Le gouvernement américain veut traduire devant un tribunal de droit commun un Afghan, Mohammed Jawad, arrêté alors qu'il était mineur, faisant de lui le deuxième prisonnier de Guantanamo jugé sur le sol américain, selon des documents de justice rendus publics vendredi.

Interpellé en 2002 pour avoir lancé en Afghanistan une grenade sur un convoi américain, le jeune homme avait alors 16 ou 17 ans selon le Pentagone, mais seulement 12 selon le gouvernement afghan et ses avocats.

«À la lumière des nombreux témoignages visuels qui n'étaient pas jusqu'ici disponibles - dont des entretiens filmés - ainsi que des déclarations de tierces personnes», le ministre de la Justice a décidé que l'action en justice se poursuivrait au pénal, explique l'administration à la juge fédérale Ellen Huvelle, chargée du dossier de Mohammed Jawad dans le cadre d'une procédure civile distincte.

Dans cette perspective, l'administration annonce qu'elle considère désormais Mohammed Jawad comme un prisonnier de droit commun et non plus comme un «combattant ennemi». Les détenus de Guantanamo ont habituellement le statut de «combattants ennemis», c'est-à-dire arrêtés puis détenus pour une période illimitée sans procès.

Les procureurs du ministère de la Justice précisent néanmoins qu'aucun transfèrement de M. Jawad n'est à attendre à court terme, notamment parce que «le gouvernement demandera une période de plusieurs semaines pour préparer le dossier pénal de M. Jawad».

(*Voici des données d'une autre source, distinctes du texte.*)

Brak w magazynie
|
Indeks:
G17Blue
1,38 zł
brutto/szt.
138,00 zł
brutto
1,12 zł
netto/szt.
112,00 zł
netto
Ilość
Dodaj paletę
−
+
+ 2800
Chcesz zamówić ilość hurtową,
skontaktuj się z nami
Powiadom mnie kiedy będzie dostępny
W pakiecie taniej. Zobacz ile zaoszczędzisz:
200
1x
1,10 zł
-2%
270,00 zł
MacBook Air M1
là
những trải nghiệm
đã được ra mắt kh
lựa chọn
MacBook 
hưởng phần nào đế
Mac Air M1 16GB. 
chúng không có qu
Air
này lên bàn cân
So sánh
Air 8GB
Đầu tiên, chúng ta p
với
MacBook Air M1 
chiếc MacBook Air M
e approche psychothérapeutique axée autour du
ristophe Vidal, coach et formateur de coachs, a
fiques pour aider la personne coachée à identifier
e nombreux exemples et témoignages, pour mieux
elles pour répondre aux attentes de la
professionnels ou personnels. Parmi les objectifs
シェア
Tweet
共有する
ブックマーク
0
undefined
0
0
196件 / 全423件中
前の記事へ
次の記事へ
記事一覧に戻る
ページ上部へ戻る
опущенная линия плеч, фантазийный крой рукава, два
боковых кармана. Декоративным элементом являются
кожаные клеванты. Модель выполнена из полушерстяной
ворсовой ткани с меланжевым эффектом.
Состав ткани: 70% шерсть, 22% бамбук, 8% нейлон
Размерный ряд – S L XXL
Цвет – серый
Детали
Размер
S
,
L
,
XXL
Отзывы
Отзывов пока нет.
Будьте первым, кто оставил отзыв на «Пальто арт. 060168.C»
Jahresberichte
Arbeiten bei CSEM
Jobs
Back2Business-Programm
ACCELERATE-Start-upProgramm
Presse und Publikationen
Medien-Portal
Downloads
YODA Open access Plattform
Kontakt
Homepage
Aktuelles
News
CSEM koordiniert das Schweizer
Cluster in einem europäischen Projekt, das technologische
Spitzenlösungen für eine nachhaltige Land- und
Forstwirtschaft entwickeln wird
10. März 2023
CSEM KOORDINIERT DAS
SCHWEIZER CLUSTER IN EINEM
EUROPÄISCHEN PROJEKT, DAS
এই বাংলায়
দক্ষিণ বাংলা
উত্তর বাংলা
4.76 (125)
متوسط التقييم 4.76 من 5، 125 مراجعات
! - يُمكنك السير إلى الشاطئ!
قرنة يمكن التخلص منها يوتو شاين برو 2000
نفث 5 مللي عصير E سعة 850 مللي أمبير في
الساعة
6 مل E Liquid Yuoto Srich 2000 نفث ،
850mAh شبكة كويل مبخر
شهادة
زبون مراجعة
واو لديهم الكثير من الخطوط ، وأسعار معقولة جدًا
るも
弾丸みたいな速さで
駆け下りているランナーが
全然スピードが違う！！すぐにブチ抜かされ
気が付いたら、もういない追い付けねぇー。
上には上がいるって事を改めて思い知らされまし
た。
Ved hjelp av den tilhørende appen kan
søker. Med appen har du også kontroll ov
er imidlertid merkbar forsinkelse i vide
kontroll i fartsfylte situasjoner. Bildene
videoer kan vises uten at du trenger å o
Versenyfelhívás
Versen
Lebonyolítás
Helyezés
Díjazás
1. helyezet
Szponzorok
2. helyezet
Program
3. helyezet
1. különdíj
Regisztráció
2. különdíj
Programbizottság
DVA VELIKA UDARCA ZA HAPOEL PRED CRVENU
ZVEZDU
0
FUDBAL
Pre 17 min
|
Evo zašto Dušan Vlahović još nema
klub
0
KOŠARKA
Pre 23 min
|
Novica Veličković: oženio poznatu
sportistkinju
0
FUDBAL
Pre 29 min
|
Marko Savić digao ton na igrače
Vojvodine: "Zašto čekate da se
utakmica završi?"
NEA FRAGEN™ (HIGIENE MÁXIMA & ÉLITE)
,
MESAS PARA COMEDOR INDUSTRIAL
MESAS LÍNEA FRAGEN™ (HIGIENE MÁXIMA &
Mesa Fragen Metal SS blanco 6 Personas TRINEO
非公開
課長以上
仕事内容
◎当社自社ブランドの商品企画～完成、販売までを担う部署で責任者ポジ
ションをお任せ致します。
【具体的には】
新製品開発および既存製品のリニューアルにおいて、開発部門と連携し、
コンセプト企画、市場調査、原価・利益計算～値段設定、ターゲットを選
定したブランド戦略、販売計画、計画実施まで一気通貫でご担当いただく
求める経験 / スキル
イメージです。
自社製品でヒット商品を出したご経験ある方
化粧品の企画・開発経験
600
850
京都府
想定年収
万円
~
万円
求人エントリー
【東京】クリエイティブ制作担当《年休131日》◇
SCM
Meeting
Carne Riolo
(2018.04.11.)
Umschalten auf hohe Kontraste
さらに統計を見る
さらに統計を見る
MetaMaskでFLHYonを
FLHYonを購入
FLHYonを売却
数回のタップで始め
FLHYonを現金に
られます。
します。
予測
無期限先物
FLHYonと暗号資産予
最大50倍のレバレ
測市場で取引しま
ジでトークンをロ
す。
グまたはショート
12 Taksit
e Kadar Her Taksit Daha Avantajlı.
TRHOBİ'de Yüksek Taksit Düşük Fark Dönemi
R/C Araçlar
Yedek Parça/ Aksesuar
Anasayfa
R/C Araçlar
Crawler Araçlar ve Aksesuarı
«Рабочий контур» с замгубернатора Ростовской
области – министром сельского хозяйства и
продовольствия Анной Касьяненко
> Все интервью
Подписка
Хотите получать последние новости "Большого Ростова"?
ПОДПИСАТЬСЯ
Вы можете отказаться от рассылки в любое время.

Un porte-parole du ministère de la Justice, Dean Boyd, a précisé à l'AFP qu'aucune charge n'avait encore été retenue par un jury fédéral. «Il y a actuellement une procédure au pénal, nous l'accélérons pour décider sur quels chefs d'accusation il peut être amené aux États-Unis» pour comparaître devant un tribunal de droit commun.

Un premier détenu de Guantanamo, le Tanzanien Ahmed Khalfan Ghailani, accusé d'être impliqué dans les attentats en 1998 contre des ambassades américaines en Afrique, a été transféré, présenté à un juge et formellement inculpé devant un tribunal de droit commun de New York début juin.

Mohammed Jawad est au coeur de deux procédures judiciaires distinctes: d'une part il conteste au civil la légalité de sa détention devant la juge Huvelle, d'autre part il est poursuivi devant un tribunal militaire d'exception à Guantanamo pour crime de guerre.

Le cas de ce jeune Afghan a soulevé l'indignation des organisations des droits de l'homme mais aussi d'un procureur militaire chargé de son dossier et qui avait démissionné en 2008 avec fracas, dénonçant le manque d'équité des tribunaux d'exception mis en place par l'ancien président George W. Bush.

Le président Barack Obama a ordonné la fermeture du centre de détention de Guantanamo, qui abrite encore 229 prisonniers, d'ici janvier 2010. Il a néanmoins décidé de maintenir les tribunaux d'exception, très controversés, en en améliorant le fonctionnement au profit de la défense.

Un récent rapport d'étape d'un groupe de travail chargé notamment de déterminer devant quelle juridiction seraient jugés ceux que les États-Unis décident de poursuivre a préconisé que les tribunaux de droit commun soient autant que possible toujours privilégiés.